■ WHAT TO PRODUCE: Whenever a line below mentions the word "productos", that line should be copied.

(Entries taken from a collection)

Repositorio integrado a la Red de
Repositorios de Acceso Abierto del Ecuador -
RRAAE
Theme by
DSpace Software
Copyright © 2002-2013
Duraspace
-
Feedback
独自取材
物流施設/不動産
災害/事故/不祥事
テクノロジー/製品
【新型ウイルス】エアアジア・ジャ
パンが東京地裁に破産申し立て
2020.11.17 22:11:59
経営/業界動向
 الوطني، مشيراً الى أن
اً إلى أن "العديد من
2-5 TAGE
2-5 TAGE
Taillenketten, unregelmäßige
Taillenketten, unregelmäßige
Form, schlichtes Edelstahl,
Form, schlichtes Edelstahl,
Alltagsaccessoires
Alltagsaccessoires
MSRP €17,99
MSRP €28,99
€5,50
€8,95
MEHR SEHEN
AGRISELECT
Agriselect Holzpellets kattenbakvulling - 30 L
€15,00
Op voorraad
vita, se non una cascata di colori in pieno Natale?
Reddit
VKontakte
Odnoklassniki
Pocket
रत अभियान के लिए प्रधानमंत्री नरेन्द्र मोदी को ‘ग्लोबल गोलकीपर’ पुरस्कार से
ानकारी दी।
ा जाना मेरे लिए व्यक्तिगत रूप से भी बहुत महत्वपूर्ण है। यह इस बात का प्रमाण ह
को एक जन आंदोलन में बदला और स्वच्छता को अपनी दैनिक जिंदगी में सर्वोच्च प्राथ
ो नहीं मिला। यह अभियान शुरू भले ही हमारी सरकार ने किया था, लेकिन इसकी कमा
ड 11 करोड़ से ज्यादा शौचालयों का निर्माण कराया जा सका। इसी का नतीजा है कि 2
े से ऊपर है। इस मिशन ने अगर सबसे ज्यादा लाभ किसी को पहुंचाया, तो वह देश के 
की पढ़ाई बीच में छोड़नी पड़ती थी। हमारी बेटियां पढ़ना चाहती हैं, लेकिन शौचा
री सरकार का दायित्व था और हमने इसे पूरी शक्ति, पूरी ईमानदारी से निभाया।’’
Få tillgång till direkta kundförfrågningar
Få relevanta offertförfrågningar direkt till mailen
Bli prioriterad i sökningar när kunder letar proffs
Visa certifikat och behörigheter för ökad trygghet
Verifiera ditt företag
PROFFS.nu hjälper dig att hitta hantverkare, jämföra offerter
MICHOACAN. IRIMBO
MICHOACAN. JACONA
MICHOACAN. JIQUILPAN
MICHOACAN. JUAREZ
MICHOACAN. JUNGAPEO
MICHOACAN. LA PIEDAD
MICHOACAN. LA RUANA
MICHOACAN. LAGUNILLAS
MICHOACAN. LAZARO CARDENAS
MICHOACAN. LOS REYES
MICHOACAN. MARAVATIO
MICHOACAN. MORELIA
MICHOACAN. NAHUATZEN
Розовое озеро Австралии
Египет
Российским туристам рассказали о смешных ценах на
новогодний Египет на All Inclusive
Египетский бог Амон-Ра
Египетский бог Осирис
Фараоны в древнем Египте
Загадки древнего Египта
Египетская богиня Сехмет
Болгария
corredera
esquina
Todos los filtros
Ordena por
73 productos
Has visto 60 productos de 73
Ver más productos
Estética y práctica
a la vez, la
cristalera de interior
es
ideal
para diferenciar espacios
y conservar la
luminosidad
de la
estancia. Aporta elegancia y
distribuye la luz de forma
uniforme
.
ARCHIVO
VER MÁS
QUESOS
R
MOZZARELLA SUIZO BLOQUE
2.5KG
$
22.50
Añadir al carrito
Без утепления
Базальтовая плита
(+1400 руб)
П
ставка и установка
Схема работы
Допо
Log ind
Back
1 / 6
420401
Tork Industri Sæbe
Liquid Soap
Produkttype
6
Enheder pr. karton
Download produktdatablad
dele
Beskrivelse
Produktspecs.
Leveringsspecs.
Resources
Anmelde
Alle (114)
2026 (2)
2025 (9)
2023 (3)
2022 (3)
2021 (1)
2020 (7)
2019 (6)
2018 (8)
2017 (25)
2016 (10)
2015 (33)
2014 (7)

■ TASK RESULT:
73 productos
Has visto 60 productos de 73
Ver más productos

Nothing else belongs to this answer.